Freudenreich 2009.

Methods	Allocation: randomised. Blindness: double‐blind. Duration: 8 weeks. Settings: outpatients. Design: parallel. Country: USA. Study dates: September 2003 to September 2007.
Participants	Diagnosis: schizophrenia or schizoaffective disorder (DSM‐IV). N = 37. Age: ˜45 years. Sex: 27 M, 8 F. History: treated with clozapine, length of illness 18 to 20 years.
Interventions	1. Modafinil: modafinil (flexible dose 50 mg to 300 mg) + clozapine. 2. Placebo: placebo + clozapine.
Outcomes	Usable data: Mental state: worsening psychosis. Leaving the study early. Adverse effects: requiring discontinuation from the trial, clinically important adverse events (dizziness, abdominal pain, depression, headache, fatigue). Service utilisation: hospital admission. Unable to use: Mental state: PANSS, SANS (unable to impute ‐ data were presented in units not usable in a meta‐analysis). Cognitive function: COGBAT (unable to impute ‐ data were presented in units not usable in a meta‐analysis). Adverse effects: movement disorder: ESS, FSS (unable to impute ‐ data were presented in units not usable in a meta‐analysis).

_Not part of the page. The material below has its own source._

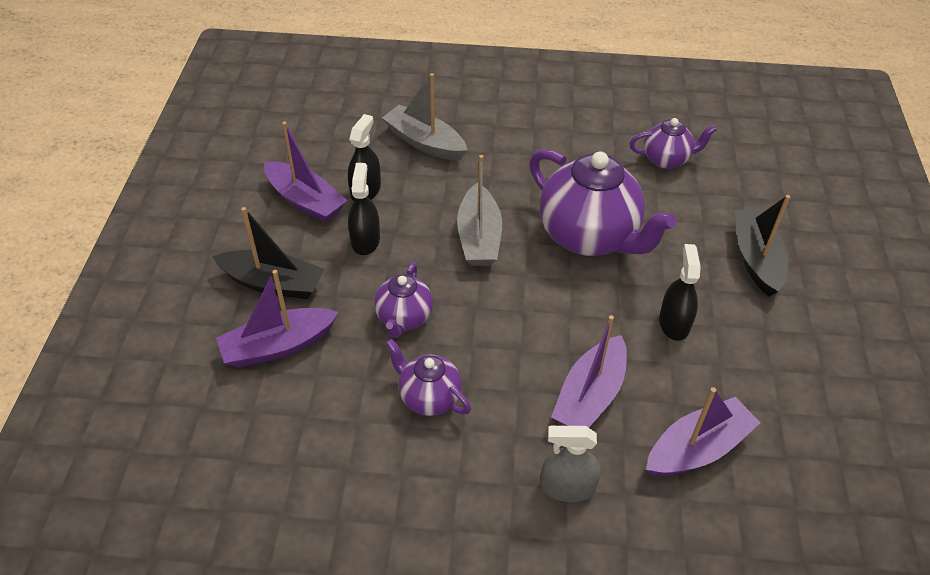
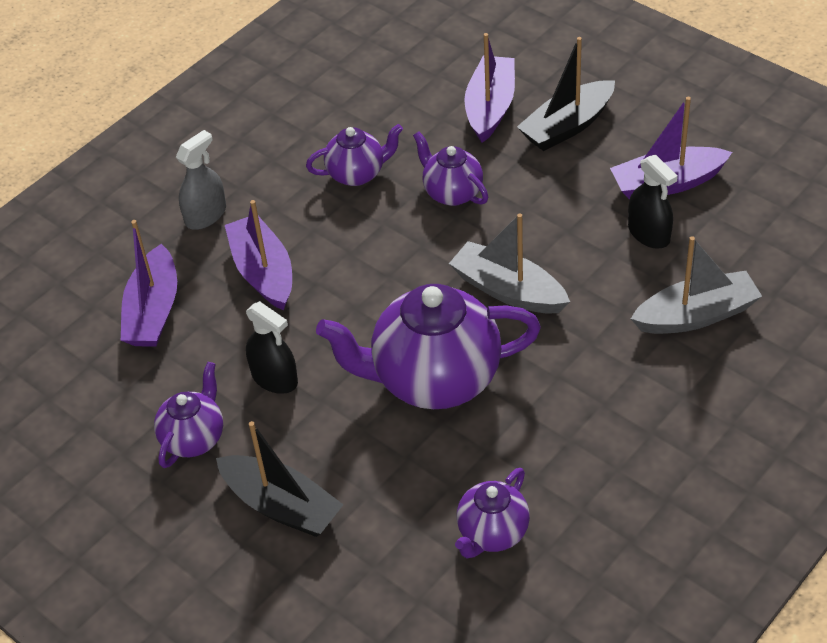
camera: 130 degrees right, 0 degrees up
(365, 240) = (573, 205): black spray bottle -> none
(766, 337) = (194, 438): none -> purple teapot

Notes	Trial registry: NCT00573417. Funding: Cephalon Inc (modafinil manufacturer).
Risk of bias
Bias	Authors' judgement	Support for judgement
Random sequence generation (selection bias)	Unclear risk	"Randomly assigned." Comment: probably done.
Allocation concealment (selection bias)	Unclear risk	No information provided.
Blinding of participants and personnel (performance bias) All outcomes	Unclear risk	"Double blind" Comment: Probably done.
Blinding of outcome assessment (detection bias) All outcomes	Unclear risk	"Double blind" Comment: Probably done.
Incomplete outcome data (attrition bias) All outcomes	High risk	6/18 (33%) in the placebo group did not complete the study.
Selective reporting (reporting bias)	High risk	Continuous data were presented as a slope, so we were unable to impute the information in the meta‐analysis.
Other bias	Low risk	We found no other bias.